Dudi stuck to the point. “Because that’s a hole that is! We’re talking about things that aren’t!”

“The hole is where there’s no dough,” I insisted. “So that’s something that isn’t. And it belongs to the pretzel.”

“Shh!” my father scolded us. We weren’t letting him learn in peace. “Chaya, don’t you have your Batya group?”

“Not this week,” Chaya said, leaning back on the sofa and stretching her legs.

I got up and went to look in the bathroom mirror. I pulled off my hairband and saw a girl with a big “isn’t” on one side of her head. I’ve never managed to explain to Abba why I love it when his brother and sister, Dudi and Chaya, joke with me about the ear I don’t have.

Because when you can laugh about something, it’s not so monstrous.

If someone’s seriously ill, you don’t laugh about it. If someone dies young, you don’t laugh about it. Because those are terrible things. So when Abba won’t let his siblings joke about my missing ear, I feel like a freak, like it’s something too terrible to laugh about.

I looked in the mirror. It was true. It really was monstrous. That soft depression on the left side, where everyone else has an ear.

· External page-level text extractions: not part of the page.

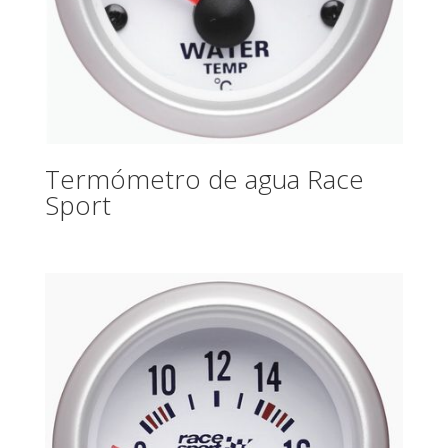
Termómetro de agua Race
Sport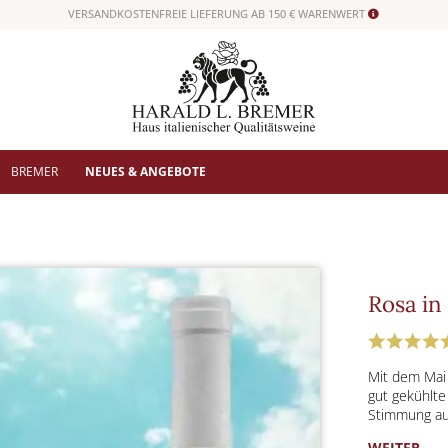
VERSANDKOSTENFREIE LIEFERUNG AB 150 € WARENWERT
BREMER
NEUES & ANGEBOTE
Rosa in 
Mit dem Mai
gut gekühlte
Stimmung auf
WEITER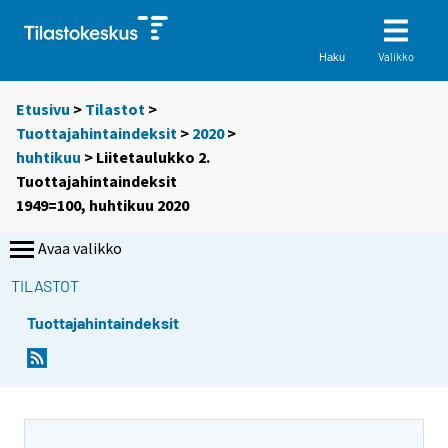
Valikko
Haku
Etusivu
>
Tilastot
>
Tuottajahintaindeksit
>
2020
>
huhtikuu
> Liitetaulukko 2.
Tuottajahintaindeksit
1949=100, huhtikuu 2020
Avaa valikko
TILASTOT
Tuottajahintaindeksit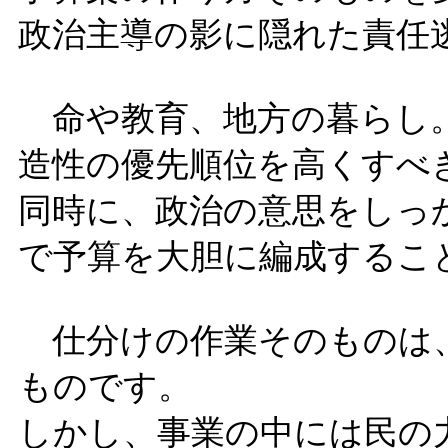
政治主導の影に隠れた責任
命や教育、地方の暮らし。
造性の優先順位を高くすべ
同時に、政治の意思をしっ
で予算を大胆に編成するこ
仕分けの作業そのものは
ものです。
しかし、事業の中には民の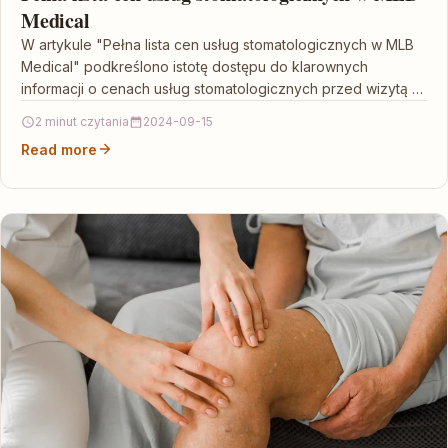
Medical
W artykule "Pełna lista cen usług stomatologicznych w MLB
Medical" podkreślono istotę dostępu do klarownych
informacji o cenach usług stomatologicznych przed wizytą u
dentysty.…
2 minut czytania
2024-09-15
Read more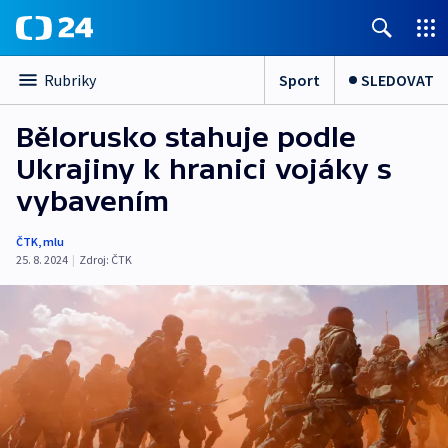
Sport
SLEDOVAT
Rubriky
Bělorusko stahuje podle
Ukrajiny k hranici vojáky s
vybavením
ČTK
,
mlu
25. 8. 2024
|
Zdroj:
ČTK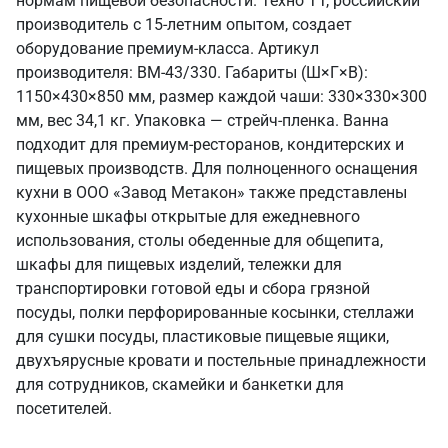
нормам пищевой безопасности. Техно ТТ, российский
производитель с 15-летним опытом, создает
оборудование премиум-класса. Артикул
производителя: ВМ-43/330. Габариты (Ш×Г×В):
1150×430×850 мм, размер каждой чаши: 330×330×300
мм, вес 34,1 кг. Упаковка — стрейч-пленка. Ванна
подходит для премиум-ресторанов, кондитерских и
пищевых производств. Для полноценного оснащения
кухни в ООО «Завод Метакон» также представлены
кухонные шкафы открытые для ежедневного
использования, столы обеденные для общепита,
шкафы для пищевых изделий, тележки для
транспортировки готовой еды и сбора грязной
посуды, полки перфорированные косынки, стеллажи
для сушки посуды, пластиковые пищевые ящики,
двухъярусные кровати и постельные принадлежности
для сотрудников, скамейки и банкетки для
посетителей.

Quickly, I put the headband back on and arranged my hair around it. Dudi and Chaya were still on the couch, arguing about what happens to the hole when you eat a pretzel. “But I didn’t eat the hole,” Dudi insisted. “I only ate the pretzel. Why did the hole disappear?”

“Don’t be ridiculous. The hole isn’t real. It’s only there because there’s a circle of dough around it. It’s not a thing. It’s not an ‘is,’ it’s an ‘isn’t.’ ”

“What isn’t? There isn’t a hole in the pretzel?”

I explained to them, “It’s like, if there isn’t an ear, just floating around here by itself, nobody thinks, hey, there’s no ear! But if there’s a girl, who’s supposed to have an ear, and she doesn’t, then suddenly everybody realizes something’s missing.”

“Nu, nu, shh!” Abba shushed us again. He doesn’t like it when people talk about my — well, I don’t want to call it a “deformity,” because that’s an ugly, brown, twisted word. What’s the right word for that hole where something should be?

I sat with my aunt and uncle and we joked around for a while longer. And without knowing how to put it into words, I felt like this family was a great big “is.”